Exact reproduction is required for the lines below starting at the line with "pinky mcp: (222, 184)" and ending at the line with "pinky tip: (366, 381)", both included. No other lines, and no pictures.

────────────────

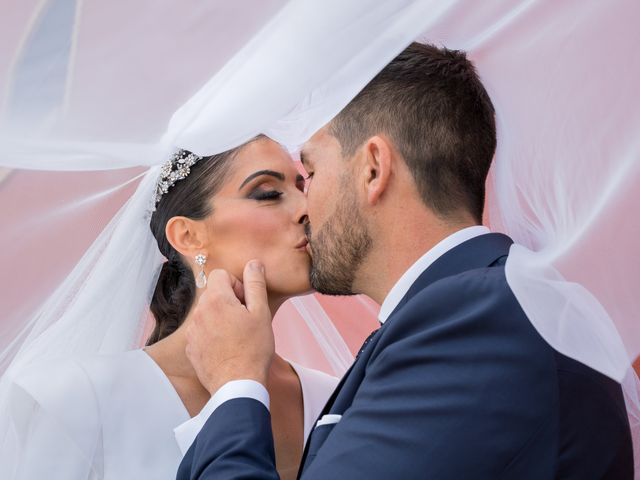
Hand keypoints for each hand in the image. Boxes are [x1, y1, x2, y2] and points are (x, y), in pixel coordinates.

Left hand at [185, 260, 273, 394]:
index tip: (247, 303)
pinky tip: (228, 348)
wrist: (237, 385)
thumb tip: (253, 263)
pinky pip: (202, 331)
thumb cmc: (253, 349)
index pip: (221, 274)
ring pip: (208, 313)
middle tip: (246, 321)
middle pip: (214, 293)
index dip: (237, 285)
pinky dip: (213, 335)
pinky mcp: (191, 348)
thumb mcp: (261, 312)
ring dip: (222, 318)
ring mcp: (192, 331)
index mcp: (215, 300)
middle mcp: (199, 312)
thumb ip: (256, 283)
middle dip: (230, 301)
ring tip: (238, 337)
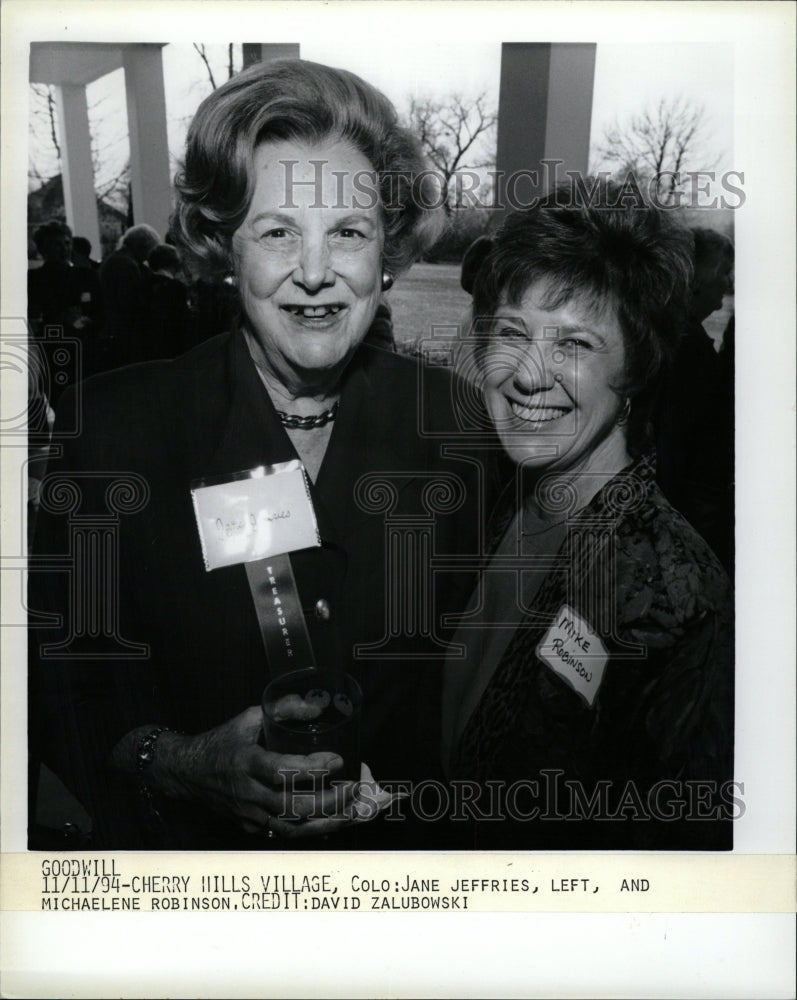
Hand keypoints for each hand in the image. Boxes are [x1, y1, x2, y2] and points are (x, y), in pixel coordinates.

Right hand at [154, 706, 358, 837]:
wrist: (187, 773)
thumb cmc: (222, 743)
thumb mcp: (248, 718)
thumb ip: (283, 709)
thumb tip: (316, 707)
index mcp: (246, 762)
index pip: (283, 771)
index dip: (313, 769)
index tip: (338, 761)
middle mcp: (248, 793)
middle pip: (293, 805)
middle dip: (329, 801)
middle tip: (354, 788)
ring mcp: (249, 814)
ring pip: (292, 827)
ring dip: (326, 822)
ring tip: (352, 811)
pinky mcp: (251, 827)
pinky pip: (284, 833)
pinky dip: (310, 830)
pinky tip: (331, 821)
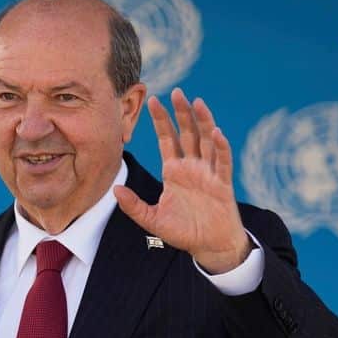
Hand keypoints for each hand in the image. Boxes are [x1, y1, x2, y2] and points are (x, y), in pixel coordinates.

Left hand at [114, 87, 251, 273]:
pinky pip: (222, 162)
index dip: (161, 121)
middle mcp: (192, 167)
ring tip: (197, 102)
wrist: (209, 246)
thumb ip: (134, 205)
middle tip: (176, 91)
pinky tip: (216, 132)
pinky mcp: (222, 184)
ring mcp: (208, 173)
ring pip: (207, 141)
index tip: (152, 100)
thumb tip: (115, 189)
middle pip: (188, 133)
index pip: (167, 139)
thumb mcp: (151, 219)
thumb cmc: (182, 231)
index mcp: (174, 172)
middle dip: (181, 113)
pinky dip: (220, 147)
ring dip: (203, 121)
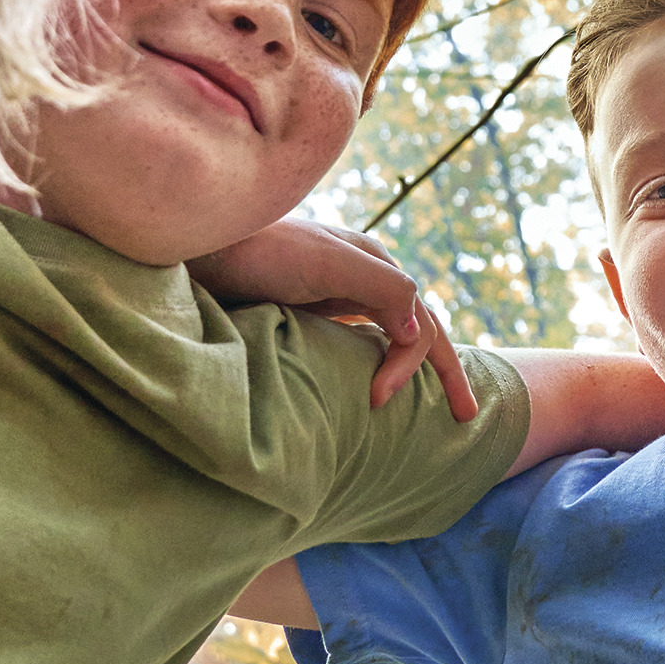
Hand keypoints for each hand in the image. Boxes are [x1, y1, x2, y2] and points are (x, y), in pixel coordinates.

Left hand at [190, 216, 476, 416]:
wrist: (196, 246)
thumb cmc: (257, 252)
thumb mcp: (324, 262)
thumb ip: (380, 286)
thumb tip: (417, 330)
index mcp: (374, 264)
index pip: (420, 324)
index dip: (413, 366)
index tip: (376, 401)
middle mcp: (361, 277)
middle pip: (418, 328)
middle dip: (446, 371)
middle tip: (468, 417)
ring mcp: (334, 292)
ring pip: (389, 334)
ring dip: (411, 367)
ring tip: (421, 404)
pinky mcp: (306, 306)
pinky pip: (355, 338)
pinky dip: (373, 361)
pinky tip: (366, 381)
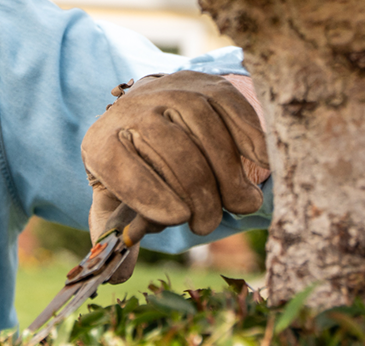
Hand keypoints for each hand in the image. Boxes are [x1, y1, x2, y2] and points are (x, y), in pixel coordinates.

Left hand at [81, 71, 269, 266]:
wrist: (150, 110)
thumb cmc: (135, 168)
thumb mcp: (114, 198)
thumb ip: (116, 236)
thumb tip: (114, 277)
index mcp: (102, 143)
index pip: (125, 169)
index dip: (153, 197)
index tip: (178, 220)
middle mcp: (134, 111)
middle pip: (173, 154)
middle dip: (197, 196)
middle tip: (207, 224)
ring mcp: (174, 93)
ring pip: (208, 134)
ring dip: (229, 176)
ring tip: (240, 205)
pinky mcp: (211, 87)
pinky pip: (236, 114)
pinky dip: (252, 143)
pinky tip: (262, 168)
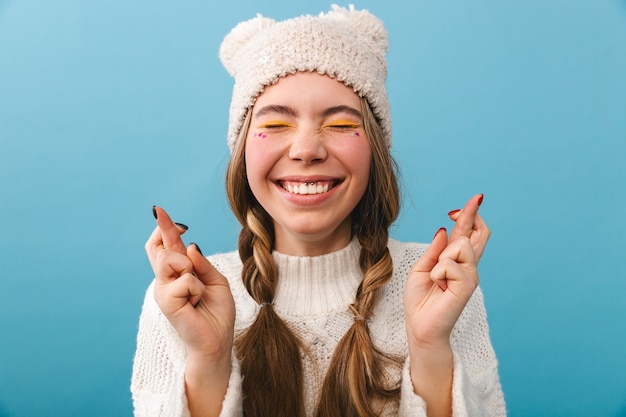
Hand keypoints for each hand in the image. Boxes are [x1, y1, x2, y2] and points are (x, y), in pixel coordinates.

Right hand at [145, 206, 235, 361]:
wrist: (218, 339)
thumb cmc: (216, 312)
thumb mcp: (216, 280)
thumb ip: (202, 263)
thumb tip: (190, 245)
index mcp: (177, 272)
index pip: (162, 244)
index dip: (162, 227)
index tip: (161, 211)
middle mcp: (165, 279)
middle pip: (159, 247)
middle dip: (172, 240)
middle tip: (191, 258)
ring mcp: (163, 290)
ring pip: (169, 260)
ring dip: (190, 270)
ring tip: (197, 291)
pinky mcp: (165, 302)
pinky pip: (185, 280)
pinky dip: (198, 289)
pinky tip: (196, 303)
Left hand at [404, 193, 489, 347]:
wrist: (420, 325)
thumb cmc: (420, 299)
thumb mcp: (422, 268)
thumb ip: (435, 250)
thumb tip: (445, 229)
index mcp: (456, 261)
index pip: (469, 233)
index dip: (471, 214)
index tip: (474, 199)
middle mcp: (468, 266)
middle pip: (480, 233)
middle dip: (470, 216)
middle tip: (453, 212)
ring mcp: (470, 275)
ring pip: (462, 245)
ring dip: (442, 257)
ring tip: (437, 276)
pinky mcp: (468, 286)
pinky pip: (450, 265)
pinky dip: (437, 272)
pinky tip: (438, 286)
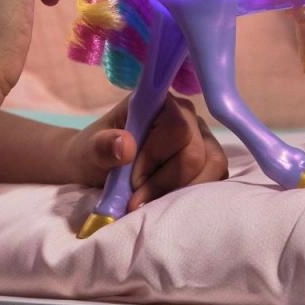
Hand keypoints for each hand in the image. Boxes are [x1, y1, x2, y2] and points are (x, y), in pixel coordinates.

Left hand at [65, 93, 227, 209]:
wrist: (96, 168)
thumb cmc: (93, 155)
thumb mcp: (87, 152)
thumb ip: (102, 146)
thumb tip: (126, 145)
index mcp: (159, 102)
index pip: (178, 127)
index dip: (157, 158)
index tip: (131, 179)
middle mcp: (187, 115)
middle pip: (196, 152)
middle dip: (165, 181)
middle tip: (136, 199)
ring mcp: (201, 136)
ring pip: (213, 164)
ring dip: (182, 191)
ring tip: (151, 202)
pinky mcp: (207, 158)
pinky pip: (216, 176)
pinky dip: (194, 195)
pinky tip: (167, 201)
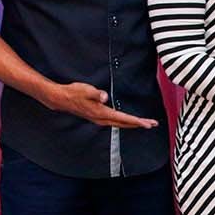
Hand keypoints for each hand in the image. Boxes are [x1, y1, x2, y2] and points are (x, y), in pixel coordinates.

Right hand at [41, 82, 158, 128]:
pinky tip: (128, 121)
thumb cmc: (74, 93)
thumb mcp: (86, 90)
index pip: (124, 118)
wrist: (61, 99)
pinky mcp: (97, 117)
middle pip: (125, 123)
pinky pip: (115, 121)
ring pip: (120, 124)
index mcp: (102, 113)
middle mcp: (102, 118)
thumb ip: (96, 93)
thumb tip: (104, 96)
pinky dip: (124, 122)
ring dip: (133, 124)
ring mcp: (100, 119)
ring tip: (145, 123)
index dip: (137, 121)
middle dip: (139, 124)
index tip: (148, 124)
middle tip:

────────────────

= REPLY TO THE TASK =
pinky mcp: (222, 184)
ring mcp: (208, 173)
ring pip: (207, 141)
index tip: (152, 100)
thumb tip: (115, 189)
middle pip: (188, 133)
index pip: (167, 139)
thumb mcp: (151, 219)
thumb cmc: (182, 231)
index mcp: (174, 172)
middle dip: (181, 113)
pinky dip: (220, 147)
ring dip: (203, 121)
Hand keypoints for each hand in the image. Boxes are [x1, y1, x2, y2] and points are (x, y), in pixel coordinates.

Left hand at [190, 216, 476, 416]:
wrist: (196, 246)
thumb cmc: (257, 252)
thumb mcp: (324, 262)
thumb ip: (380, 286)
thumb tip: (417, 330)
index mcp: (374, 264)
index pip: (420, 324)
index dip: (413, 366)
index tip: (376, 401)
middle mcp: (361, 277)
middle pip: (418, 328)
middle dip: (446, 371)
middle tip: (468, 417)
ring mcp: (334, 292)
ring pip: (389, 334)
ring dip: (411, 367)
ring tip: (421, 404)
pinky mcp: (306, 306)
pinky pip: (355, 338)
pinky dip: (373, 361)
pinky tip: (366, 381)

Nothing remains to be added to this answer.